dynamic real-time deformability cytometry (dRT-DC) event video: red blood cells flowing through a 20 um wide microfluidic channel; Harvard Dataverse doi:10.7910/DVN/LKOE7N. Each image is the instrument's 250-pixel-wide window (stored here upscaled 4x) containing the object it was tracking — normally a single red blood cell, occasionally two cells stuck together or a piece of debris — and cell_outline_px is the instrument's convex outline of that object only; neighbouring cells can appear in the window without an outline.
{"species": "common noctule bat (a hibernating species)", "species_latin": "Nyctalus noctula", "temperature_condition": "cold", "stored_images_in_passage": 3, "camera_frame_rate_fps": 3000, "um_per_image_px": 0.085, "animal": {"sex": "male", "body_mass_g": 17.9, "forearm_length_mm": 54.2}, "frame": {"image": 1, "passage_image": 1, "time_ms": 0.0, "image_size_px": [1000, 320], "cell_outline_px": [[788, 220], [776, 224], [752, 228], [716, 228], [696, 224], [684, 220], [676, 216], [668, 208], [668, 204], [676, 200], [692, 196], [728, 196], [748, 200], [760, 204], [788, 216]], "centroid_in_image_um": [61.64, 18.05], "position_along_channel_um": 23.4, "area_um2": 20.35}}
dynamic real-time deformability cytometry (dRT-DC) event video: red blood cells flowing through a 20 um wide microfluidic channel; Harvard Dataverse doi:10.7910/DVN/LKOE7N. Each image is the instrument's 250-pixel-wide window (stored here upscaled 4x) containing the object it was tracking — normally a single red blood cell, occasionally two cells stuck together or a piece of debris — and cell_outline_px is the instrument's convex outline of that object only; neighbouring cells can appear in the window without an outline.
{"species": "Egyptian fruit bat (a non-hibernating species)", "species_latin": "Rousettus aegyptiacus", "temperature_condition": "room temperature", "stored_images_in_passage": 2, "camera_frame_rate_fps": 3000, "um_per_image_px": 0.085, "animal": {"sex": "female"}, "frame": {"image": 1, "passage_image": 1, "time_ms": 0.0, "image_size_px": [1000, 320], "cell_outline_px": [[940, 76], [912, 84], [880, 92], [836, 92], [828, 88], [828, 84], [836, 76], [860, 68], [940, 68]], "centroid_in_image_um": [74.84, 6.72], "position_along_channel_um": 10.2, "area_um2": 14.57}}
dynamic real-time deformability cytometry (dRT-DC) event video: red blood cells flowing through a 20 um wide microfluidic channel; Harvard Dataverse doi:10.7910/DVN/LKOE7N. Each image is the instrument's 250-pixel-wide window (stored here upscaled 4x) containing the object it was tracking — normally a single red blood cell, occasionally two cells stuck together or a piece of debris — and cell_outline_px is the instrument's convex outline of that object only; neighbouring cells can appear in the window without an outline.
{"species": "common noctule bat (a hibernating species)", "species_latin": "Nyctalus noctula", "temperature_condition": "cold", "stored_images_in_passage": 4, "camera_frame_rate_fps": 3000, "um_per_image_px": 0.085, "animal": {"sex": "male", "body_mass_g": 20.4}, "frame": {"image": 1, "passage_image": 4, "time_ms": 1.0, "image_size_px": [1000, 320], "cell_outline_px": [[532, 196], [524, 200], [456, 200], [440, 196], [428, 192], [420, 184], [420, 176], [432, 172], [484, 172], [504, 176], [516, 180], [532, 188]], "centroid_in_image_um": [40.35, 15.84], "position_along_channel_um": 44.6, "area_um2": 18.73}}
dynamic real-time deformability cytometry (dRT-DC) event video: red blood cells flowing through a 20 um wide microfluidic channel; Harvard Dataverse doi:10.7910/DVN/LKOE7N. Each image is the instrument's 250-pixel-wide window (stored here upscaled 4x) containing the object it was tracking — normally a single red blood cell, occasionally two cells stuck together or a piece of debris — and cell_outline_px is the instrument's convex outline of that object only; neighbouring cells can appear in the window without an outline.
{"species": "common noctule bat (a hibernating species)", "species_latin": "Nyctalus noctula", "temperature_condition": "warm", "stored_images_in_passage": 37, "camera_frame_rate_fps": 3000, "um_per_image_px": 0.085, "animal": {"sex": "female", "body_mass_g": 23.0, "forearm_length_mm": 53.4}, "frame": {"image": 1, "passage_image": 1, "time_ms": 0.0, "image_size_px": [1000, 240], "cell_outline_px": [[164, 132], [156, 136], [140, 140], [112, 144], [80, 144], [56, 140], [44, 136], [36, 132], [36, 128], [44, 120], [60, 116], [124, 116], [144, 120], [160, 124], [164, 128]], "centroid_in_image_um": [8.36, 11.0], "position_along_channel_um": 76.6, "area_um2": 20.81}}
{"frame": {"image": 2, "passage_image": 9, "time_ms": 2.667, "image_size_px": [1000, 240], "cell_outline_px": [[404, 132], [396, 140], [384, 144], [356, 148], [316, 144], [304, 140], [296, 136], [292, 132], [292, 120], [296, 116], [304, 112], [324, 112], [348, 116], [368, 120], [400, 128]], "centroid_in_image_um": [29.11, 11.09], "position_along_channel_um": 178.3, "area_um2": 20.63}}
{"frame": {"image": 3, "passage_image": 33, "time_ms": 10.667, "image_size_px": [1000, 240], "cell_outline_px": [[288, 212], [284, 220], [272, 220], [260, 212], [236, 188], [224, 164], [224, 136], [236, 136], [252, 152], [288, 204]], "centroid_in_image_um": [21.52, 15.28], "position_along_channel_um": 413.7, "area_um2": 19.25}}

* [WORK TO DO]
Every record above should be output exactly.

* [ANSWER IN FULL]
dynamic real-time deformability cytometry (dRT-DC) event video: red blood cells flowing through a 20 um wide microfluidic channel; Harvard Dataverse doi:10.7910/DVN/LKOE7N. Each image is the instrument's 250-pixel-wide window (stored here upscaled 4x) containing the object it was tracking — normally a single red blood cell, occasionally two cells stuck together or a piece of debris — and cell_outline_px is the instrument's convex outline of that object only; neighbouring cells can appear in the window without an outline.
{"species": "common noctule bat (a hibernating species)", "species_latin": "Nyctalus noctula", "temperature_condition": "cold", "stored_images_in_passage": 3, "camera_frame_rate_fps": 3000, "um_per_image_px": 0.085, "animal": {"sex": "male", "body_mass_g": 17.9, "forearm_length_mm": 54.2}, "frame": {"image": 1, "passage_image": 1, "time_ms": 0.0, "image_size_px": [1000, 320], "cell_outline_px": [[788, 220], [776, 224], [752, 228], [716, 228], [696, 224], [684, 220], [676, 216], [668, 208], [668, 204], [676, 200], [692, 196], [728, 196], [748, 200], [760, 204], [788, 216]], "centroid_in_image_um": [61.64, 18.05], "position_along_channel_um": 23.4, "area_um2": 20.35}}
dynamic real-time deformability cytometry (dRT-DC) event video: red blood cells flowing through a 20 um wide microfluidic channel; Harvard Dataverse doi:10.7910/DVN/LKOE7N. Each image is the instrument's 250-pixel-wide window (stored here upscaled 4x) containing the object it was tracking — normally a single red blood cell, occasionally two cells stuck together or a piece of debris — and cell_outline_px is the instrument's convex outline of that object only; neighbouring cells can appear in the window without an outline.
{"species": "Egyptian fruit bat (a non-hibernating species)", "species_latin": "Rousettus aegyptiacus", "temperature_condition": "room temperature", "stored_images_in_passage": 2, "camera_frame_rate_fps": 3000, "um_per_image_px": 0.085, "animal": {"sex": "female"}, "frame": {"image": 1, "passage_image": 1, "time_ms": 0.0, "image_size_px": [1000, 320], "cell_outline_px": [[940, 76], [912, 84], [880, 92], [836, 92], [828, 88], [828, 84], [836, 76], [860, 68], [940, 68]], "centroid_in_image_um": [74.84, 6.72], "position_along_channel_um": 10.2, "area_um2": 14.57}}
dynamic real-time deformability cytometry (dRT-DC) event video: red blood cells flowing through a 20 um wide microfluidic channel; Harvard Dataverse doi:10.7910/DVN/LKOE7N. Each image is the instrument's 250-pixel-wide window (stored here upscaled 4x) containing the object it was tracking — normally a single red blood cell, occasionally two cells stuck together or a piece of debris — and cell_outline_px is the instrument's convex outline of that object only; neighbouring cells can appear in the window without an outline.
{"species": "common noctule bat (a hibernating species)", "species_latin": "Nyctalus noctula", "temperature_condition": "cold", "stored_images_in_passage": 4, "camera_frame_rate_fps": 3000, "um_per_image_px": 0.085, "animal": {"sex": "male", "body_mass_g": 20.4}, "frame": {"image": 1, "passage_image": 4, "time_ms": 1.0, "image_size_px": [1000, 320], "cell_outline_px": [[532, 196], [524, 200], [456, 200], [440, 196], [428, 192], [420, 184], [420, 176], [432, 172], [484, 172], [504, 176], [516, 180], [532, 188]], "centroid_in_image_um": [40.35, 15.84], "position_along_channel_um": 44.6, "area_um2": 18.73}}
dynamic real-time deformability cytometry (dRT-DC) event video: red blood cells flowing through a 20 um wide microfluidic channel; Harvard Dataverse doi:10.7910/DVN/LKOE7N. Each image is the instrument's 250-pixel-wide window (stored here upscaled 4x) containing the object it was tracking — normally a single red blood cell, occasionally two cells stuck together or a piece of debris — and cell_outline_px is the instrument's convex outline of that object only; neighbouring cells can appear in the window without an outline.
{"species": "common noctule bat (a hibernating species)", "species_latin": "Nyctalus noctula", "temperature_condition": "warm", "stored_images_in_passage": 37, "camera_frame_rate_fps": 3000, "um_per_image_px": 0.085, "animal": {"sex": "female", "body_mass_g": 23.0, "forearm_length_mm": 53.4}, "frame": {"image": 1, "passage_image": 1, "time_ms": 0.0, "image_size_px": [1000, 240], "cell_outline_px": [[164, 132], [156, 136], [140, 140], [112, 144], [80, 144], [56, 140], [44, 136], [36, 132], [36, 128], [44, 120], [60, 116], [124, 116], [144, 120], [160, 124], [164, 128]], "centroid_in_image_um": [8.36, 11.0], "position_along_channel_um": 76.6, "area_um2": 20.81}}
{"frame": {"image": 2, "passage_image": 9, "time_ms": 2.667, "image_size_px": [1000, 240], "cell_outline_px": [[404, 132], [396, 140], [384, 144], [356, 148], [316, 144], [304, 140], [296, 136], [292, 132], [292, 120], [296, 116], [304, 112], [324, 112], [348, 116], [368, 120], [400, 128]], "centroid_in_image_um": [29.11, 11.09], "position_along_channel_um": 178.3, "area_um2": 20.63}}
{"frame": {"image": 3, "passage_image": 33, "time_ms": 10.667, "image_size_px": [1000, 240], "cell_outline_px": [[288, 212], [284, 220], [272, 220], [260, 212], [236, 188], [224, 164], [224, 136], [236, 136], [252, 152], [288, 204]], "centroid_in_image_um": [21.52, 15.28], "position_along_channel_um": 413.7, "area_um2": 19.25}}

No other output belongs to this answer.